## WHAT IS BEING ASKED
Go through the entries below and collect each line with the string "immunohistochemical" in it.

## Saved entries
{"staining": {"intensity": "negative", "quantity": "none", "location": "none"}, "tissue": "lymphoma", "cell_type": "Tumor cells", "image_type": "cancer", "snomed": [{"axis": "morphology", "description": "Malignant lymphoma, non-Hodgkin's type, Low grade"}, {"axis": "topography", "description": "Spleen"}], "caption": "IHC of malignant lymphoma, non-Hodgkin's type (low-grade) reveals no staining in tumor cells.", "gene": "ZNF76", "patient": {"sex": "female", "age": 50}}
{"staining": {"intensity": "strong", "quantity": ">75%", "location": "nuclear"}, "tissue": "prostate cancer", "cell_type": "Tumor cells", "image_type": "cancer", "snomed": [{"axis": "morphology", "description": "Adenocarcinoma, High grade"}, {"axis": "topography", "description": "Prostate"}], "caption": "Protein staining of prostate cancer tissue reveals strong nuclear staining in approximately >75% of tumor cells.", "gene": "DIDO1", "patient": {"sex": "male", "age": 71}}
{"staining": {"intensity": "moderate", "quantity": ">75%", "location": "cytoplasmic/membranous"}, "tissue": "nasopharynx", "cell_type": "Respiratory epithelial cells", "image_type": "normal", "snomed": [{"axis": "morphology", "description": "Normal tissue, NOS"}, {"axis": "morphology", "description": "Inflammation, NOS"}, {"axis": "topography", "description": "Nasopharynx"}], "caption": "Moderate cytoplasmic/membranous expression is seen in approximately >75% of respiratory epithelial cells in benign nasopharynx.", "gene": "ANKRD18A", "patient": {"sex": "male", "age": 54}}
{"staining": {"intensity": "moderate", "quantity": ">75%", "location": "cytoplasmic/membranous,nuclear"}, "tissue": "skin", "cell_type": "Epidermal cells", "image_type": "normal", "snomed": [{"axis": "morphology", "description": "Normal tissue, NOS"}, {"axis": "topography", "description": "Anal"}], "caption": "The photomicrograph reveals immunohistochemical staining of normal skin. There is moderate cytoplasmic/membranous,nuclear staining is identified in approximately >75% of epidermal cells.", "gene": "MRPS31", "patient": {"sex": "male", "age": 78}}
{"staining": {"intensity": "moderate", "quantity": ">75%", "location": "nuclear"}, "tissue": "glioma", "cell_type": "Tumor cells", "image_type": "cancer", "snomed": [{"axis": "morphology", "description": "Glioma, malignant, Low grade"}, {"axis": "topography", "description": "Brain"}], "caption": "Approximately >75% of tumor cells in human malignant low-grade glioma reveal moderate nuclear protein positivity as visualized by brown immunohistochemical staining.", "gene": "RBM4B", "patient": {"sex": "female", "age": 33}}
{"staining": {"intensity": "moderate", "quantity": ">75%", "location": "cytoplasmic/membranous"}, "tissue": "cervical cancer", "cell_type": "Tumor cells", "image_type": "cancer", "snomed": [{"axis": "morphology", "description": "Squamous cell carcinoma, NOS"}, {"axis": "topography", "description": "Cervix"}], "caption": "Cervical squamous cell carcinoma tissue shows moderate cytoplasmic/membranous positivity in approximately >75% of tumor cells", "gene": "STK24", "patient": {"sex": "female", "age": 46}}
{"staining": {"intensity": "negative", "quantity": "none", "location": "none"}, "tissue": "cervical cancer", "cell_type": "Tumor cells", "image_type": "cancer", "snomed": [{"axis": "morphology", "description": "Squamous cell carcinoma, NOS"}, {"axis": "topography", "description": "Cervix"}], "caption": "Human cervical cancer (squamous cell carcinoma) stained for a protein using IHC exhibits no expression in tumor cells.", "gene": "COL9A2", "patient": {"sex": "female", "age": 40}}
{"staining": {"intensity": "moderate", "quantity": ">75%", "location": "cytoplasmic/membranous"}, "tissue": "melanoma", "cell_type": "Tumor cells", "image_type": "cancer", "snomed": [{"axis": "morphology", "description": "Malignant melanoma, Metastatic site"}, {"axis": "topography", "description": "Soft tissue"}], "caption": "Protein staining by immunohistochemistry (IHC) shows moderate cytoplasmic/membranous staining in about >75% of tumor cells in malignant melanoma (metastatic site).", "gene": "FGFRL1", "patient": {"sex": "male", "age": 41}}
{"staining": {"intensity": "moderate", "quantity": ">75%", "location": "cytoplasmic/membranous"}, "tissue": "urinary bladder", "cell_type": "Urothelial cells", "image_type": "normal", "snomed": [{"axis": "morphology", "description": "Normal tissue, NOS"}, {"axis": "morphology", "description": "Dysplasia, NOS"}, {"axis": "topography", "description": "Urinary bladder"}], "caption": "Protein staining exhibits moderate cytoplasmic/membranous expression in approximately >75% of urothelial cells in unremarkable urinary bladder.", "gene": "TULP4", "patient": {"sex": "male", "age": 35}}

## ANSWER BELOW
{"staining": {"intensity": "moderate", "quantity": ">75%", "location": "cytoplasmic/membranous,nuclear"}, "tissue": "skin", "cell_type": "Epidermal cells", "image_type": "normal", "snomed": [{"axis": "morphology", "description": "Normal tissue, NOS"}, {"axis": "topography", "description": "Anal"}], "caption": "The photomicrograph reveals immunohistochemical staining of normal skin. There is moderate cytoplasmic/membranous,nuclear staining is identified in approximately >75% of epidermal cells.", "gene": "MRPS31", "patient": {"sex": "male", "age": 78}}
{"staining": {"intensity": "moderate", "quantity": ">75%", "location": "nuclear"}, "tissue": "glioma", "cell_type": "Tumor cells", "image_type": "cancer", "snomed": [{"axis": "morphology", "description": "Glioma, malignant, Low grade"}, {"axis": "topography", "description": "Brain"}], "caption": "Approximately >75% of tumor cells in human malignant low-grade glioma reveal moderate nuclear protein positivity as visualized by brown immunohistochemical staining.", "gene": "RBM4B", "patient": {"sex": "female", "age": 33}}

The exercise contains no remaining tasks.